▸ Jobs:
**A)** Reproduce the global growth passage word for word between "This year we’re" and "more worldwide exposure.", inclusive.
**B)** In the global growth passage, how much did emerging and developing economies expand last year?

▸ Extracted text:
This year we’re seeing growth accelerate in the U.S., Europe, China and Japan, according to OECD data. While challenges remain, “Global growth is projected to improve slightly in 2018, but remain below the pace of previous recoveries,” the OECD said.
The October 2017 World Economic Outlook from the International Monetary Fund (IMF) concurs, adding that emerging and developing economies should see economic growth accelerate from 4.6% this year to 4.9% in 2018. Emerging and developing economies expanded by 4.3% last year. It’s an encouraging trend.
Taking a look at 45 countries, all but one is expected to exhibit growth in 2017 and 2018. That’s impressive. This is simply implying that prospects around the world are improving. From a more practical standpoint, faster global growth is translating into faster revenue and profit growth for U.S. companies that have more worldwide exposure.

▸ Entries shown:
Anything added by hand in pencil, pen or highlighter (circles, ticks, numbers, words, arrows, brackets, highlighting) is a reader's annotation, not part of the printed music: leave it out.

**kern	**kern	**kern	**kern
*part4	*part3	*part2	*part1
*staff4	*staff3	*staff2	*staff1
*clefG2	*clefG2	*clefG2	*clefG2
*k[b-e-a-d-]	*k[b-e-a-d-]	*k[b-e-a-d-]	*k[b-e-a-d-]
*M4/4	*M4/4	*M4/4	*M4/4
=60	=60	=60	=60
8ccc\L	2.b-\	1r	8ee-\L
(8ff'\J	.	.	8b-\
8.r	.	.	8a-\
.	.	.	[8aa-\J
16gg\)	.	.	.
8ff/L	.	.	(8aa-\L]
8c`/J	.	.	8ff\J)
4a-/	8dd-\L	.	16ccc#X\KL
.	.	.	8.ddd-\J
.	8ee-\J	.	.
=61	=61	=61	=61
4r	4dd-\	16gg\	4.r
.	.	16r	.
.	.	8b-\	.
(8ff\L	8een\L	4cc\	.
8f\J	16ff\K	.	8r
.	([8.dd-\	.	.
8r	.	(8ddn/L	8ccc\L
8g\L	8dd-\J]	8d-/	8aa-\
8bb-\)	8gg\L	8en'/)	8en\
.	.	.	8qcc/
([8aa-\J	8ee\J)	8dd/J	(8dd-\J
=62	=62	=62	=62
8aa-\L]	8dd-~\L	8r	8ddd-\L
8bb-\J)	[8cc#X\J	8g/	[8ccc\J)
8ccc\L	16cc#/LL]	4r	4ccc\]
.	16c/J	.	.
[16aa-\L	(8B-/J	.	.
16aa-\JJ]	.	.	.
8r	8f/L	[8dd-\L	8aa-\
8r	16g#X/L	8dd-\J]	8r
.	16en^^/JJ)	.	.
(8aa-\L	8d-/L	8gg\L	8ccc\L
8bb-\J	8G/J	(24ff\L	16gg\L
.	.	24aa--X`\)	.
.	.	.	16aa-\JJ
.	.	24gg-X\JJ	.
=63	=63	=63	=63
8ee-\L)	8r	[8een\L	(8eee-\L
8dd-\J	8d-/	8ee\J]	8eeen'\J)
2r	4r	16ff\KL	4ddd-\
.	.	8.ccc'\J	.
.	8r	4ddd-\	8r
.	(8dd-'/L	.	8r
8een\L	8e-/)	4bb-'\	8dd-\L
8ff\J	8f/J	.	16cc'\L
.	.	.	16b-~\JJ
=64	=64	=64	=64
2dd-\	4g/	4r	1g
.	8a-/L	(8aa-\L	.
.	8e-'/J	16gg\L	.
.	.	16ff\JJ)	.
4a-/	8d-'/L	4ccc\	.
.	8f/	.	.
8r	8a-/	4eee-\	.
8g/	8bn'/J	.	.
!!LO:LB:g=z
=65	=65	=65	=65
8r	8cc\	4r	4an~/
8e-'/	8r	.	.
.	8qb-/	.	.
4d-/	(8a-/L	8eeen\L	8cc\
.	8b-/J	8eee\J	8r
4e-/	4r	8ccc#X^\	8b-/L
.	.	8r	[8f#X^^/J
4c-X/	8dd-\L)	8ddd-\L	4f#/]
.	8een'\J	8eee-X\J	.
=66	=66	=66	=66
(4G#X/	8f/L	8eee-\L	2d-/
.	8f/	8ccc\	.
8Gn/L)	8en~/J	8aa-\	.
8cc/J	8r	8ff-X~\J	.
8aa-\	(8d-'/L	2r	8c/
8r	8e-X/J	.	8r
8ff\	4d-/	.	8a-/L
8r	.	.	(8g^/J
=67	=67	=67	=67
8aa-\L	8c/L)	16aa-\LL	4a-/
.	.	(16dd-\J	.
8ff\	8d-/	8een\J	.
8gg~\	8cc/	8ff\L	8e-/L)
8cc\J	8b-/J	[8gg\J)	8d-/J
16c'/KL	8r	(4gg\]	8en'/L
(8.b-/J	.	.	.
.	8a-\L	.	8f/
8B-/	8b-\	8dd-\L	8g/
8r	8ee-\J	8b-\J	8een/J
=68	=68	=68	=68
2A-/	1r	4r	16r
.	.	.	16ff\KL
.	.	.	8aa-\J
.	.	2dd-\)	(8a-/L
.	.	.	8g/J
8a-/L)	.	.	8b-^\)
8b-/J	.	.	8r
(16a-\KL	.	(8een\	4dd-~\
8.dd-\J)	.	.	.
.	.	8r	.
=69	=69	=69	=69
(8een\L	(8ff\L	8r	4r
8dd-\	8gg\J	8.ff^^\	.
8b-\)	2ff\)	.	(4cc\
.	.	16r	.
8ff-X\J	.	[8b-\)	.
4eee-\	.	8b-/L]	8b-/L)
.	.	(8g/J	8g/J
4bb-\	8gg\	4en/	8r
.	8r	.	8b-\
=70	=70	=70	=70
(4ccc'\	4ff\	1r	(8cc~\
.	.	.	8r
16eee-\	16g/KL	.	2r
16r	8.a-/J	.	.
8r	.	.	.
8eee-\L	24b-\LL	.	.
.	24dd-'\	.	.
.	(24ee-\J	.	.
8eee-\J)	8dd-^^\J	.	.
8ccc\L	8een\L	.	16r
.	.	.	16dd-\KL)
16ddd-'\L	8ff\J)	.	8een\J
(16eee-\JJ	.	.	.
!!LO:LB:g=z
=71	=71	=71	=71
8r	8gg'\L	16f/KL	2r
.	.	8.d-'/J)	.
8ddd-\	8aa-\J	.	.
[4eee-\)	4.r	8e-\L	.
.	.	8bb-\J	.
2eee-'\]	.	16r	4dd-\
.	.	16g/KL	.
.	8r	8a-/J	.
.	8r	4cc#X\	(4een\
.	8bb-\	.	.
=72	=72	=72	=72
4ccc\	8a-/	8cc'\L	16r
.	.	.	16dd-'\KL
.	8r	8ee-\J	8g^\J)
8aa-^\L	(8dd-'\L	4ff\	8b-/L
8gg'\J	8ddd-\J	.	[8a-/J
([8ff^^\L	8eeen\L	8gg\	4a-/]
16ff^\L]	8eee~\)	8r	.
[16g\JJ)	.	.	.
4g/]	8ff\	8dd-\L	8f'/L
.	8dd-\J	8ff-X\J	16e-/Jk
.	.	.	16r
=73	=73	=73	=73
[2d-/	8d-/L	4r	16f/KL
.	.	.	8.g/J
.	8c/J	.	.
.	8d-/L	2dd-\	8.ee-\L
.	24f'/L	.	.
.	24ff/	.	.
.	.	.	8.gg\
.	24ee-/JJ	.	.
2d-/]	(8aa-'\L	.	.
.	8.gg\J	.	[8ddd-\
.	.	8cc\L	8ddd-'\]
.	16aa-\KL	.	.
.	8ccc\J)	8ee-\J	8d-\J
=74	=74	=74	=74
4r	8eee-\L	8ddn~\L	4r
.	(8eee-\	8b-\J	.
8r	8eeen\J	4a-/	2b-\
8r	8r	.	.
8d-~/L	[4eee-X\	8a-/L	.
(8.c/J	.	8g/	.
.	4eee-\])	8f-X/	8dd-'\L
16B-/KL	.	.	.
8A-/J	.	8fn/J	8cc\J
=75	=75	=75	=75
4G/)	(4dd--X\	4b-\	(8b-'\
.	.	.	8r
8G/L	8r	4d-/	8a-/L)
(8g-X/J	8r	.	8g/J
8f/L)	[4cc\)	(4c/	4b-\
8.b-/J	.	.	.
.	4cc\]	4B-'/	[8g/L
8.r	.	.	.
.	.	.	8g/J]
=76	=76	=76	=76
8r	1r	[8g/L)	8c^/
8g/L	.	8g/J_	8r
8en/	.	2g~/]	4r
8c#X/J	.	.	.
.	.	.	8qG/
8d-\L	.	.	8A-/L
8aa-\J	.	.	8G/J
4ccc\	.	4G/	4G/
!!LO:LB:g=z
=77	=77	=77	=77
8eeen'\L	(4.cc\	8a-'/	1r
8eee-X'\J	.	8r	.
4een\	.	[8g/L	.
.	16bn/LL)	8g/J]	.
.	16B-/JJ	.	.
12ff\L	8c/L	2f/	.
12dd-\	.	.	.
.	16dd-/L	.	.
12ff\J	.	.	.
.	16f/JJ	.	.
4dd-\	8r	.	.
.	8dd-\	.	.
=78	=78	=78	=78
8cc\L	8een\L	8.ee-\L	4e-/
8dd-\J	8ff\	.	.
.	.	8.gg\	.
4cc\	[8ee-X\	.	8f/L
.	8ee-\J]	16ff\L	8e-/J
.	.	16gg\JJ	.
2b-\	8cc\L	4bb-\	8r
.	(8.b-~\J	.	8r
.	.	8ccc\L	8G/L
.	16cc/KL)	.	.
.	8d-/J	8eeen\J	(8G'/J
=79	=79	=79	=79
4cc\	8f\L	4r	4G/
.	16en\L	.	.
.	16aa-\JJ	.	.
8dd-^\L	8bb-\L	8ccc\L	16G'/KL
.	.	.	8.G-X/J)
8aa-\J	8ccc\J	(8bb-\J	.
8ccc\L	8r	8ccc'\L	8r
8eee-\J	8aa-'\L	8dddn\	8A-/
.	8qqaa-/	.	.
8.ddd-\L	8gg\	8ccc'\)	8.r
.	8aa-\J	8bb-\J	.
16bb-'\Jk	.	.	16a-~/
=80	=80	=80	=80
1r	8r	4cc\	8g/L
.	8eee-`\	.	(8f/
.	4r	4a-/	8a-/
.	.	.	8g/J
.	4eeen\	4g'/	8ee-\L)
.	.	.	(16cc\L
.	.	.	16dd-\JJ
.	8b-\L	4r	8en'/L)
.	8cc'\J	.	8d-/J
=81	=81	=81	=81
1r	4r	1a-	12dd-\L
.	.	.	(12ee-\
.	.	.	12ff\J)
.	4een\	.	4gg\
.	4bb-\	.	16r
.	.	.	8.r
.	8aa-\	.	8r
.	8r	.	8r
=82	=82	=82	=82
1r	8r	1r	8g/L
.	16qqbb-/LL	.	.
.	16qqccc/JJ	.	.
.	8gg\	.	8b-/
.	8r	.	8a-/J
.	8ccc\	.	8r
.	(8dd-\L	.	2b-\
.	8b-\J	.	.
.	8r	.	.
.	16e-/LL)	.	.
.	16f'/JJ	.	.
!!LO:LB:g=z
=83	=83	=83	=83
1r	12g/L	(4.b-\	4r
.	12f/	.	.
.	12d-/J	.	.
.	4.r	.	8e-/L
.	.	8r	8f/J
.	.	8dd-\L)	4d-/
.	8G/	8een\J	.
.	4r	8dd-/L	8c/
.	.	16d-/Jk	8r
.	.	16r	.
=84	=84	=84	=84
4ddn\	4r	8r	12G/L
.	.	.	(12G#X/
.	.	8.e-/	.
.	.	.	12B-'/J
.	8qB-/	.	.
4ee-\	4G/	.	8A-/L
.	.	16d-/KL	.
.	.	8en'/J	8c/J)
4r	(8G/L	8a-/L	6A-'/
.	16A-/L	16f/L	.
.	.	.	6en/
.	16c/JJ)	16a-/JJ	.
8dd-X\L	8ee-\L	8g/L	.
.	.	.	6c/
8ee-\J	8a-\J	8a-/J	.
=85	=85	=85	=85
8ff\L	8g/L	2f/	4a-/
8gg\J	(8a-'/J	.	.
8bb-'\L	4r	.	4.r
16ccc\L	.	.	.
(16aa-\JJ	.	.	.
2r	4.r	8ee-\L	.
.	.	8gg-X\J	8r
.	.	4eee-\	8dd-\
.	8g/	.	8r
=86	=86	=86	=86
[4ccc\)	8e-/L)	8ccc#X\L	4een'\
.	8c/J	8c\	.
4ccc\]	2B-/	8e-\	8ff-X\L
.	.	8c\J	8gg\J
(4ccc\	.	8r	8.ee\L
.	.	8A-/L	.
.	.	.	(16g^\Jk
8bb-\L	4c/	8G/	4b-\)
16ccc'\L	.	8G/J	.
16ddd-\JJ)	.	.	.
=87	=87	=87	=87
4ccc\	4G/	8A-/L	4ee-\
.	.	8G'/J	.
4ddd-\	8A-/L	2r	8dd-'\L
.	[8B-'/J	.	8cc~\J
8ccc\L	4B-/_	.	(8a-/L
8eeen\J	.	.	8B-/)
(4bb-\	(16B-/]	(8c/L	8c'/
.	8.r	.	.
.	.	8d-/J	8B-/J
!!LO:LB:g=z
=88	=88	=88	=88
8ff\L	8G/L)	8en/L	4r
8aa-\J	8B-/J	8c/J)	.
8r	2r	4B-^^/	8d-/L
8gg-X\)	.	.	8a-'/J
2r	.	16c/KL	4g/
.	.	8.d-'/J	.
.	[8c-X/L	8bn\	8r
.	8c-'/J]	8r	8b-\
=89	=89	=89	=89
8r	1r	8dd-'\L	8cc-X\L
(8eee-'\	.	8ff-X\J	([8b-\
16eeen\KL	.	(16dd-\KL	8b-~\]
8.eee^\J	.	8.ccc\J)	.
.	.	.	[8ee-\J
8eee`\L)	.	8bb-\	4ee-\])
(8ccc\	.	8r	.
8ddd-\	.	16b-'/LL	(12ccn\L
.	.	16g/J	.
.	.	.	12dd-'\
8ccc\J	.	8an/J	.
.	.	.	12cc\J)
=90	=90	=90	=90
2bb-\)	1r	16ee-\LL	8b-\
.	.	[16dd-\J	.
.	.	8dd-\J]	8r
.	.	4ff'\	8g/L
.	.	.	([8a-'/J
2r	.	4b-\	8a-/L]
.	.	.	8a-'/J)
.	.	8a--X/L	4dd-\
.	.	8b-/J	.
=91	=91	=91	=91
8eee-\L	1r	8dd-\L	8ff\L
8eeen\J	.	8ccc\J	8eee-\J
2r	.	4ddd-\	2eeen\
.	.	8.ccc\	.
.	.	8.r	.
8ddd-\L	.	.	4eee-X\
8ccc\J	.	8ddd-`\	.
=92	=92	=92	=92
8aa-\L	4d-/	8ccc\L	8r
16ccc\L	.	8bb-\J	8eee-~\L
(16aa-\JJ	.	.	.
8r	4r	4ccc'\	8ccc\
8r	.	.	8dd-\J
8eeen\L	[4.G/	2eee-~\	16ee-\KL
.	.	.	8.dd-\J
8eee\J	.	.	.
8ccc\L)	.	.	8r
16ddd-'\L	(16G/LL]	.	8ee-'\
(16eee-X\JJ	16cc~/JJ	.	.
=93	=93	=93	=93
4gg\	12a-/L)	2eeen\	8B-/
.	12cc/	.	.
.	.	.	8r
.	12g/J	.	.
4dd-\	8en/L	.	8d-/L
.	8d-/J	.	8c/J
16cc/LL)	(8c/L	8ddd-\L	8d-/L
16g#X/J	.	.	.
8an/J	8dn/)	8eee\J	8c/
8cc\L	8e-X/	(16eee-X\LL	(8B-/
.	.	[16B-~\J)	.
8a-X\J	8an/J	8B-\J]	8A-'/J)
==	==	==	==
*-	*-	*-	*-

▸ Results by task:
**A)**
This year we’re seeing growth accelerate in the U.S., Europe, China and Japan, according to OECD data. While challenges remain, “Global growth is projected to improve slightly in 2018, but remain below the pace of previous recoveries,” the OECD said.
The October 2017 World Economic Outlook from the International Monetary Fund (IMF) concurs, adding that emerging and developing economies should see economic growth accelerate from 4.6% this year to 4.9% in 2018. Emerging and developing economies expanded by 4.3% last year. It’s an encouraging trend.
Taking a look at 45 countries, all but one is expected to exhibit growth in 2017 and 2018. That’s impressive. This is simply implying that prospects around the world are improving. From a more practical standpoint, faster global growth is translating into faster revenue and profit growth for U.S. companies that have more worldwide exposure.

**B)** 4.3%